Hey jokes
Lil Timmy and Lil Susie are taking a bath together. Lil Susie looks down and says, "Hey, what's that?" Lil Timmy looks down and says, "Oh, that, that's only my little red race car." They continue on with their bath.
Then Lil Timmy looks down and says, "Hey, what's that?" Lil Susie looks down and says, "Oh, that, that's only my little red race car garage." They continue with their bath. Then Lil Susie says, "Hey, what if we try to put your little red race car in my little red race car garage?"
The parents downstairs then hear a bloody scream. They rush upstairs and then say, "What's wrong?" Lil Susie says, "Well, Lil Timmy tried to put his little red race car in my little red race car garage but the back wheels wouldn't fit, so we cut them off."
Who's a pineapple? I'm a pineapple... Yass.
Teacher and kid.
Kid: Hey, teacher.
Teacher: Yes?
Kid: Would you punish me for something I didn't do?
Teacher: Of course not.
Kid: Well, I didn't do my homework!
Hey Evan, this is Dad. Ya, I’m still not home.
Our teacher said for two kids to stare at a wall for no reason, so I said, "Hey wall, that ass flat like a pancake from McDonald's."
Once upon a time, there was a magician named Daniel. He usually did gigs for children, and this time he was working at a kid's birthday party. He walked in and said, "Hi boys and girls, my name is Daniel." He performed multiple tricks, each one amazing the children. Then, he said, "And for my final trick; I will disappear!" He lifted up a blanket and when it fell down he was gone.
Then, the birthday boy said, "Hey, he's like my dad."
"Really?" asked a little girl.
"I guessed?" he said back, "My dad wasn't a magician, but he disappeared. I haven't seen him since...."
P = Person (not original "pun")
P1: Hey girl! P2: I got a bf! P1: Well, I got a Lamborghini Aventador, a Bugatti Super Sports, a yacht, and a private plane. P2: BF stand for breakfast. P2: Oh, and also, where did you get all that stuff? P1: GTA5 P2: You motherfucker!!!
(Communications with this person are now blocked)
A priest and a pedophile walk into a bar. The bartender says, "Hey Jim!"
What did Pepper say to Spray?
"Hey Spray, I'm Pepper, and I think we should fight crime!"
A husband got a message from his neighbor one day. It read, "Hey, I'm sorry I had to tell you like this but I have been doing your wife for months now." The husband went to go grab his gun and shot his wife. He hid the evidence and a few hours later he got another message from his neighbor saying, "Sorry, meant using your wifi."
Three blondes were walking on a path. The first blonde said, “Hey, look, there are deer tracks!” The second blonde said, “No way, those are totally duck tracks.” The third blonde said, “Nuh uh, those are...” Then they got hit by a train.

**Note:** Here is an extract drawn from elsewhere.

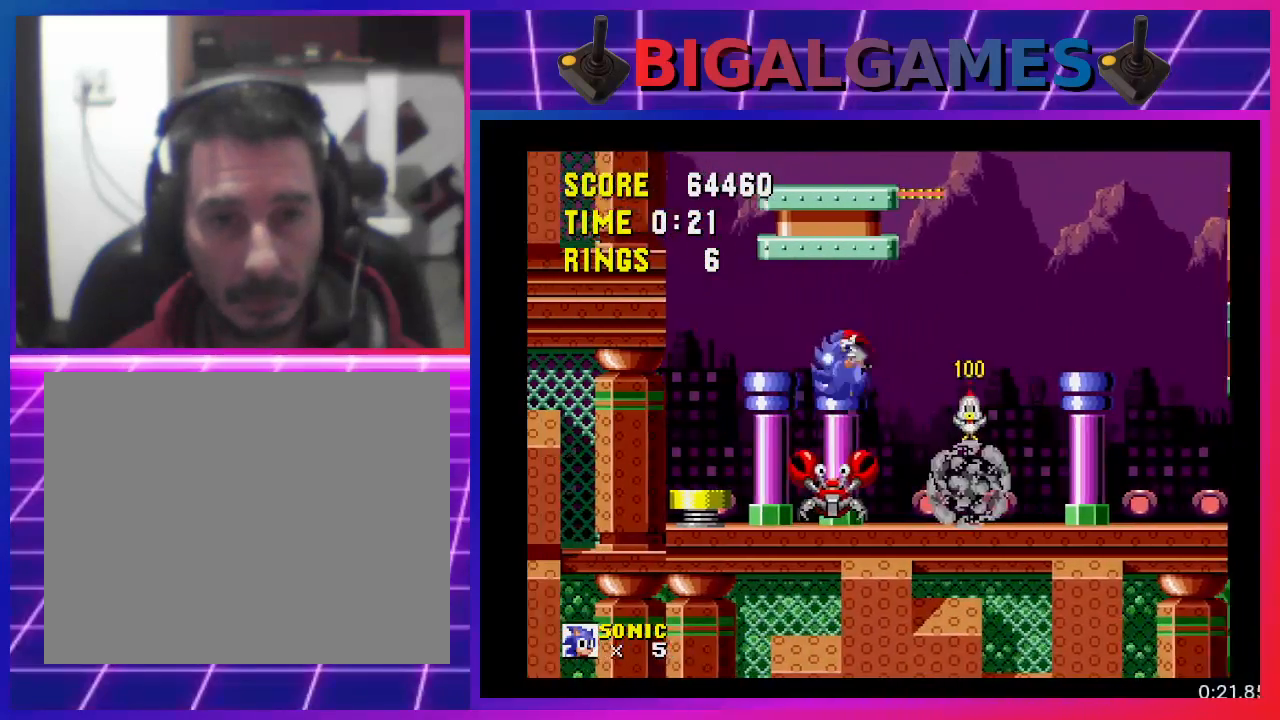
{"buttons": [], "events": [[167, "DPAD_LEFT", "down"], [400, "DPAD_LEFT", "up"]]}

What did the dog say to his sister when she stepped on his toe? "Hey, mitosis!"
Girl 1: Dad, why is my name Rose?
Dad: Because a rose landed on your head.
Girl 2: Hey, Dad, why is my name Daisy?
Dad: Because a daisy landed on your head.
Boy: Hitddvjkyrefbhhhrurrrr!
Dad: Oh, hey Brick!
"Oh daddy," the kid said. "I love you so much!"
"Hey," the man responded. "Until we get the DNA test results, I'm just Harry to you!"
Daughter: "Hey dad, how do you feel about abortion?" Father: "Ask your sister." Daughter: "I don't have a..."
What do you call a person with one arm, one leg, one eye, and one ear?
ONESY.
“Hey dad, how do you kill a star?” - Give them drugs.
A man is with his friend in a bar.
The friend, out of the blue, asks, "Hey, what's your body count?"
Nervous, the man looks away.
The friend then says, "I'm talking about sex."
The man then turns back and mumbles, "Oh... I thought you saw inside the basement..."
"Wait, wha..."
"What?"
Hey, you wanna hear something funny?
An atom makes up everything. Half of this site contains this joke. Don't trust the internet, kids.
Two boys are talking on the bus.
Boy 1: I feel like I'm forgetting something.
Boy 2: Hey, did you hear about that school shooting last week?
Boy 1: Oh, that's right.
Stormtrooper: Hey Palpatine! Luke is Vader's son.
Palpatine: Knew it.
Hey dad, I'm hungry!
Hi hungry, I'm dad. Why did you name me this way, why why why?